The comments followed a weekend package of stories by the Associated Press that found most public school teachers and administrators who had their licenses revoked were accused in sex cases involving students. In many cases, the men and women had relationships for months and the cases often went undetected or unreported for years.


According to educators and transcripts from some of the more than 100 cases reviewed under the state Freedom of Information Law, some teachers have been reluctant to report on colleagues. Others would only report to administrators rather than police, and some administrators hoped the offenders would resign quietly to avoid public scandal.


“I was truly astounded when I read the comments,” the Senate Education Committee chairman, Stephen Saland, a Poughkeepsie Republican, said. “Certainly, the comments imply this is a continuing or recent practice … it should have stopped years ago.”

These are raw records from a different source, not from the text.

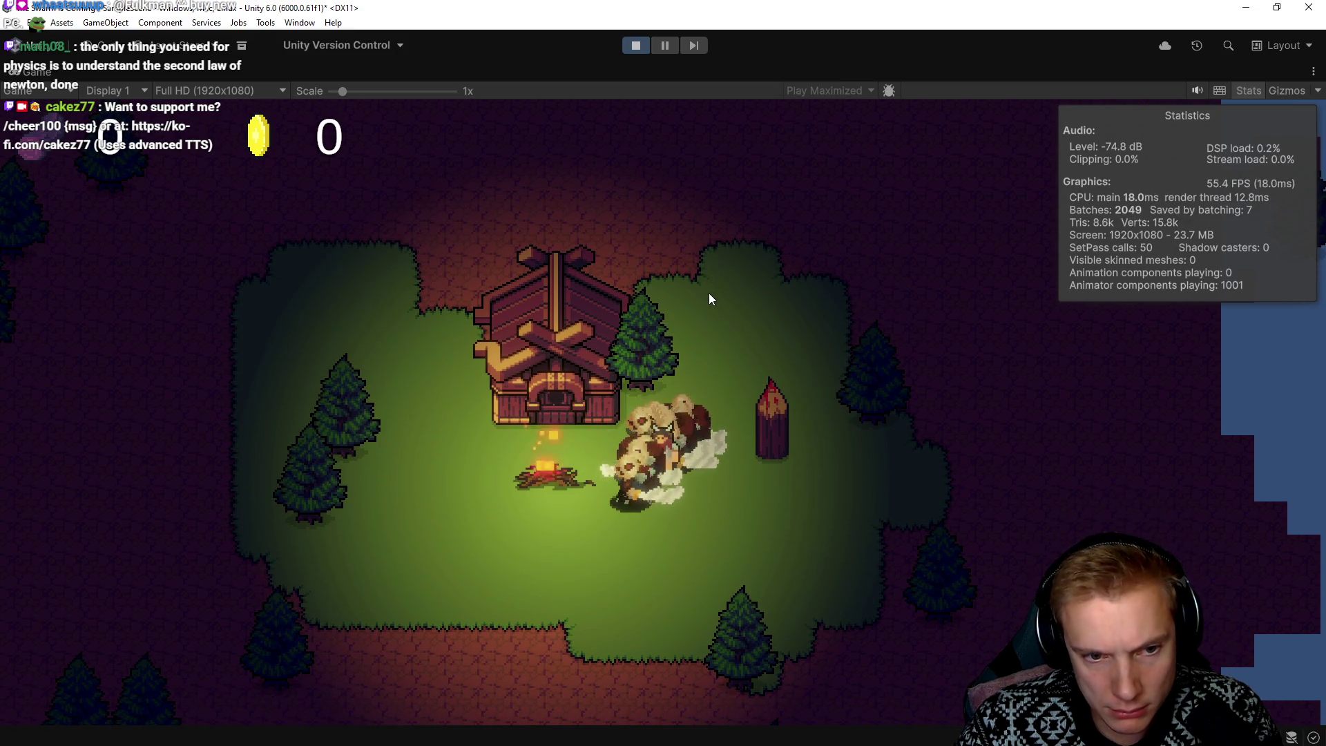
key(s)
key(a)
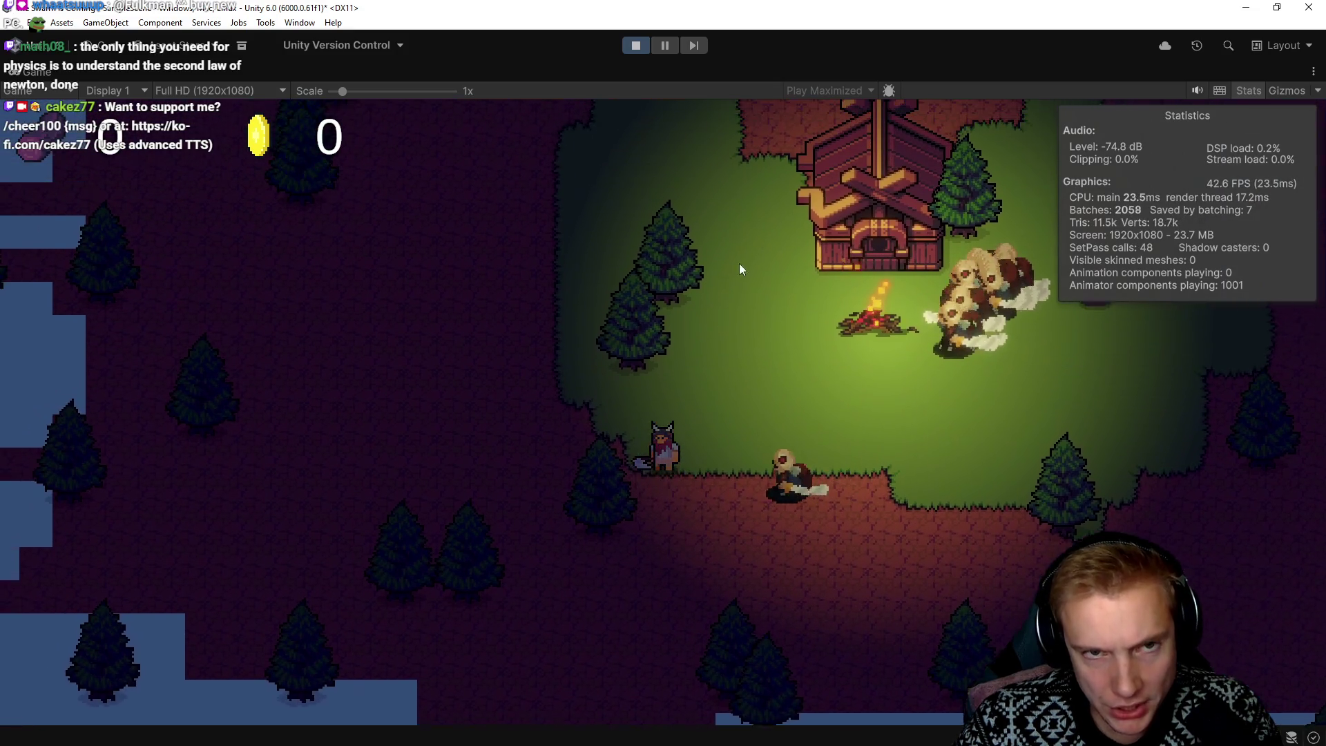
click(635, 45)
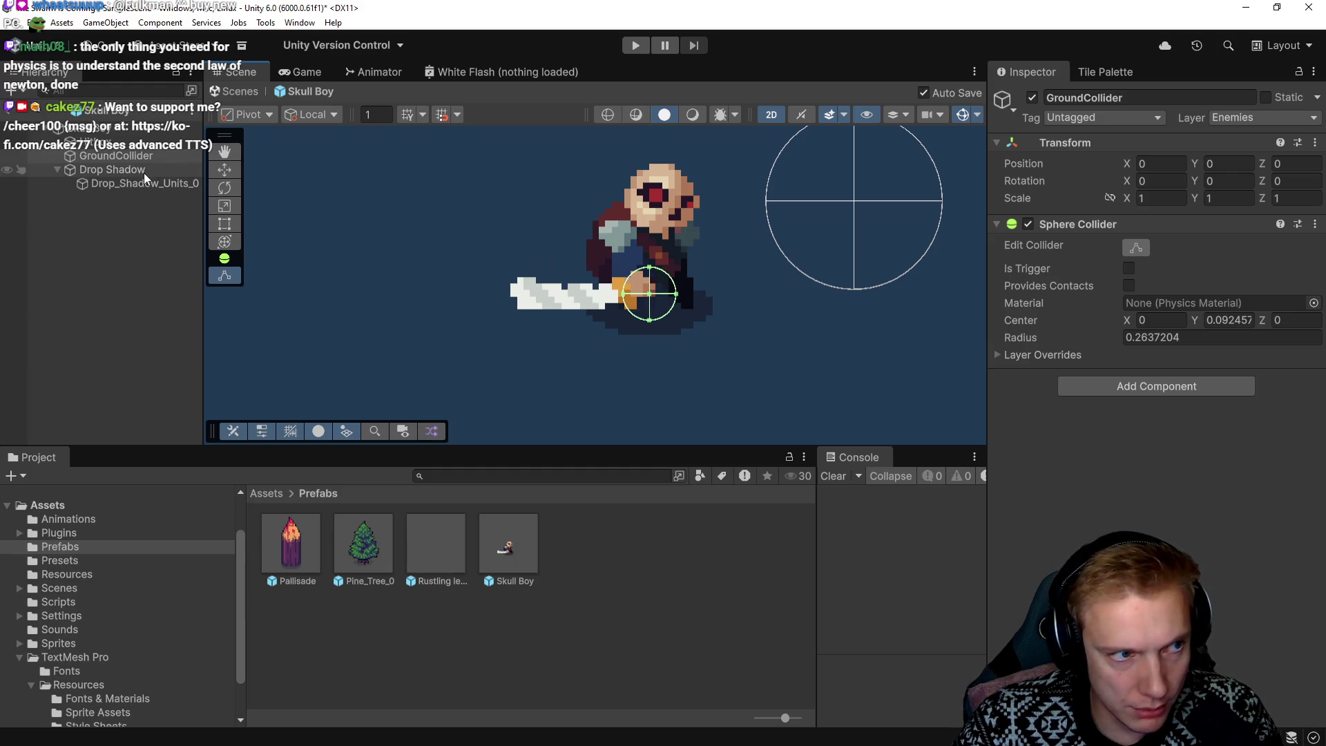
Check the Hitbox's Box Collider 2D options, then select the Skull Boy root object
click(104, 141)
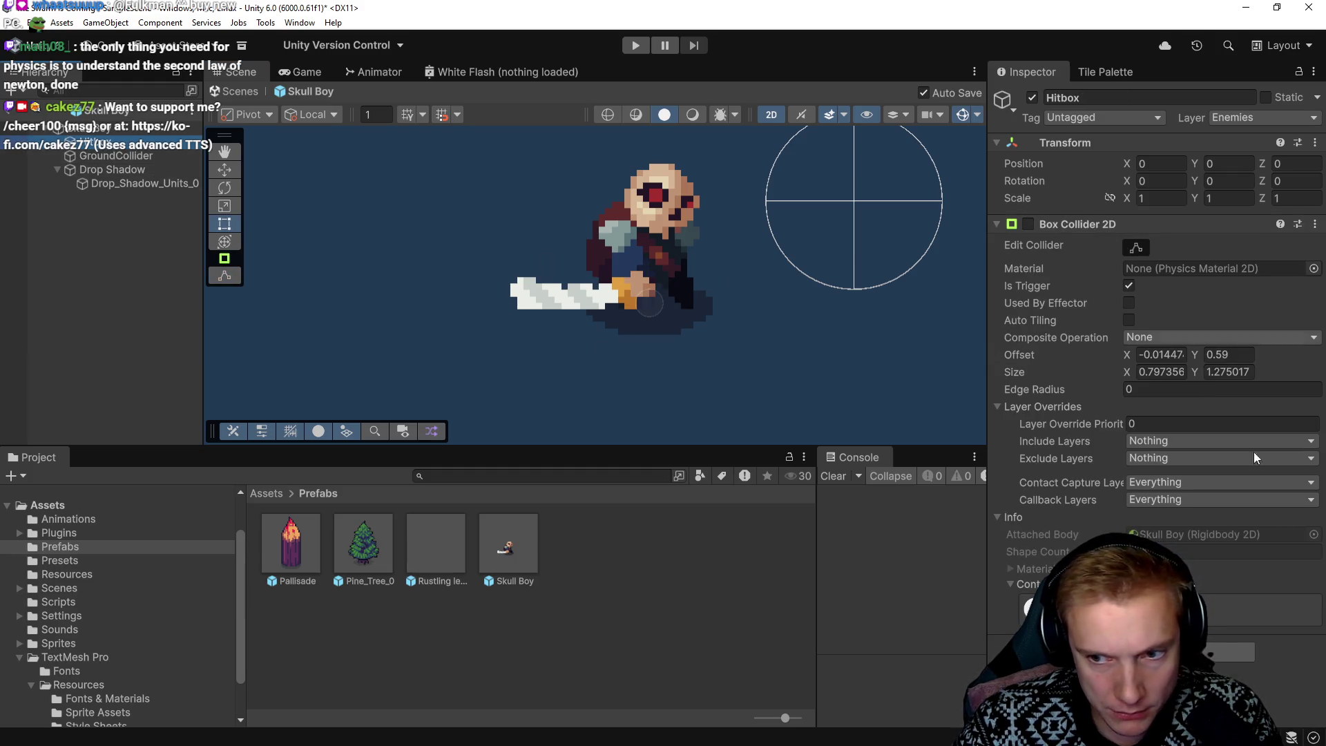
click(1315, 224)
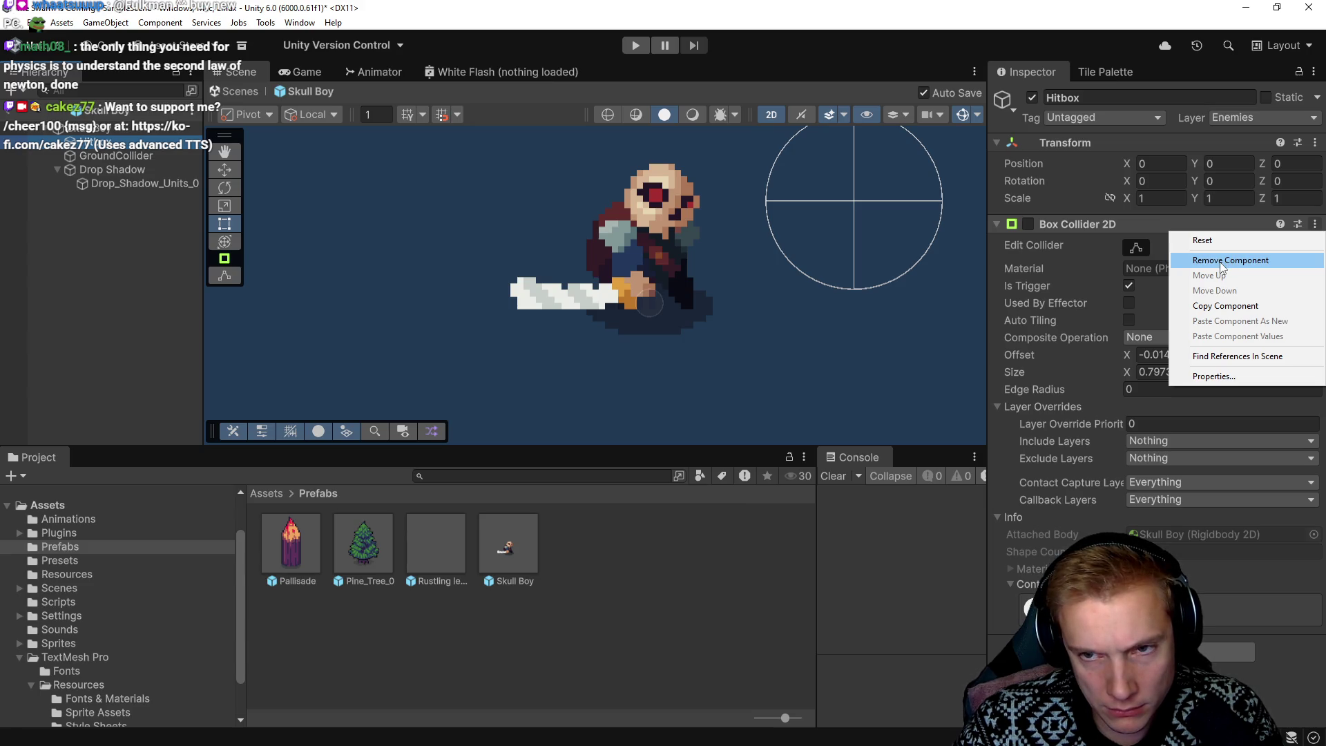
click(103, 173)
click(104, 155)
click(90, 128)
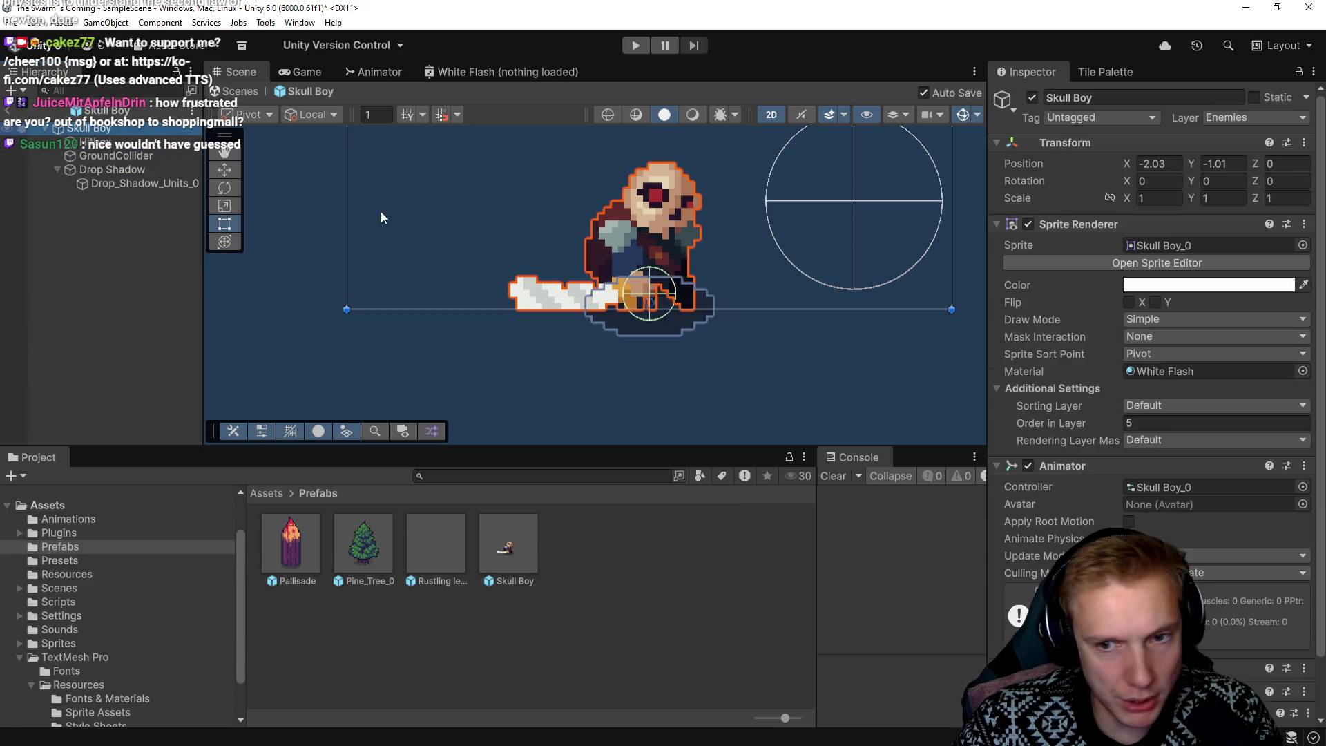
Expand Skull Boy's Rigidbody 2D component in the Inspector and review its settings
scroll(1112, 478, down, 5)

“If it requires some type of fine tuning or a better mousetrap, I’m certainly amenable,” he said.


State Senator Dean Skelos, a Long Island Republican who has been a leader in sex offender legislation in his chamber, said he will also use the data to push his bill, which would require schools to contact all parents whenever there is an allegation of sexual abuse of a student.


A professor at Hofstra University who has studied educator sexual abuse in New York and last year wrote an analysis of the scant research in the area for the U.S. Department of Education, Charol Shakeshaft, said that where one victim surfaces, there are of ten many involving the same adult. She said the best study found nearly one in 10 students nationwide are targets of “educator sexual misconduct.”


“If [schools] won’t remedy it, then the Legislature has to remedy it,” Mr. Skelos said.


The Assembly Education Committee chairman, Steven Sanders, said the state must make it clear to school employees that there is “zero tolerance” for sexual contact with students and that all employees, by law, must report clues to such relationships. The Manhattan Democrat said yesterday that he wants to work with the Republican senators to consider measures to underscore both points.


“It may be that, as a result of the report everyone read, there needs to be a reinforcing of the responsibilities that school officials have,” Mr. Sanders said. “If additional training is needed, I’m all for it.”


“There has to be the expectation that once discovered, the person engaged in the sexual misconduct will be dealt with severely. And I’m not sure that message is out there,” Mr. Sanders said. He said, for example, women employees having sex with boys is often met with “a wink and a nod.”